Saved entries:
- Opening Delimiter -
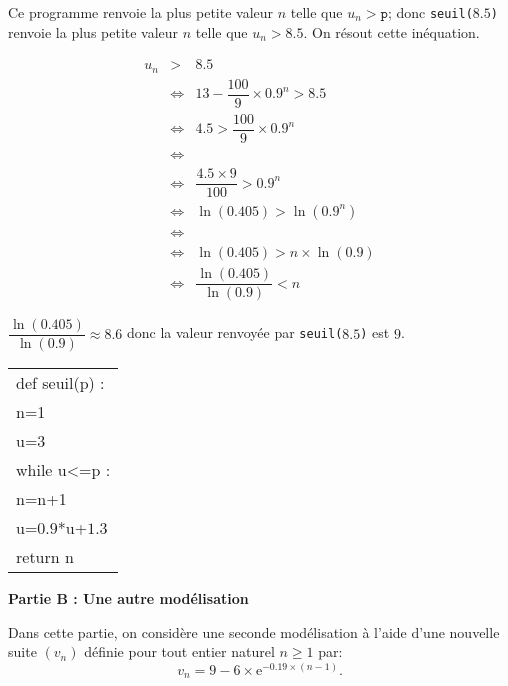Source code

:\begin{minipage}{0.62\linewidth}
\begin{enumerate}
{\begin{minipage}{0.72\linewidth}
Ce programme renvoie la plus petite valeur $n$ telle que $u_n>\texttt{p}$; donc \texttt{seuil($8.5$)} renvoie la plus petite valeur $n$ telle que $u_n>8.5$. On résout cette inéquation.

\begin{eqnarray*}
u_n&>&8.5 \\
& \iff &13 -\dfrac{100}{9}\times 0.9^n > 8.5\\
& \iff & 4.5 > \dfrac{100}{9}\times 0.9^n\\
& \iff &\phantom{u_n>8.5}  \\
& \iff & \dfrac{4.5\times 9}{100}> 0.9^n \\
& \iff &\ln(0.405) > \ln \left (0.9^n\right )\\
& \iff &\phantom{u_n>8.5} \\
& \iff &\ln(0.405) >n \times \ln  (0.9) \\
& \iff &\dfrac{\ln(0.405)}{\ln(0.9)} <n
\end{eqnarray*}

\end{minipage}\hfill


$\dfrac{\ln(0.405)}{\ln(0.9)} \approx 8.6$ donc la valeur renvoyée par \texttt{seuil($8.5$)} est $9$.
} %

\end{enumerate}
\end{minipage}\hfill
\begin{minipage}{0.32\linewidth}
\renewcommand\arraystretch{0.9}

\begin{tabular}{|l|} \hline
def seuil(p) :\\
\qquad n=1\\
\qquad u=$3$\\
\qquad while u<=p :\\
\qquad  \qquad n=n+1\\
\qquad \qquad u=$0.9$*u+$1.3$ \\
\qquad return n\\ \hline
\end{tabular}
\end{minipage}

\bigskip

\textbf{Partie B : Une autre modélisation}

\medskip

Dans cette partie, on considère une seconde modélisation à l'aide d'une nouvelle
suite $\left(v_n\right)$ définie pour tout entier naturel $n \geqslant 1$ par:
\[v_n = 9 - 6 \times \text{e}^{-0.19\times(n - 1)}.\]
- Closing Delimiter -
__WHAT IS REQUIRED__. Take every line from the data above that holds "begin" and copy it out.

__RESULT__.
:\begin{minipage}{0.62\linewidth}
\begin{enumerate}
{\begin{minipage}{0.72\linewidth}
\begin{eqnarray*}
\begin{minipage}{0.32\linewidth}
\begin{tabular}{|l|} \hline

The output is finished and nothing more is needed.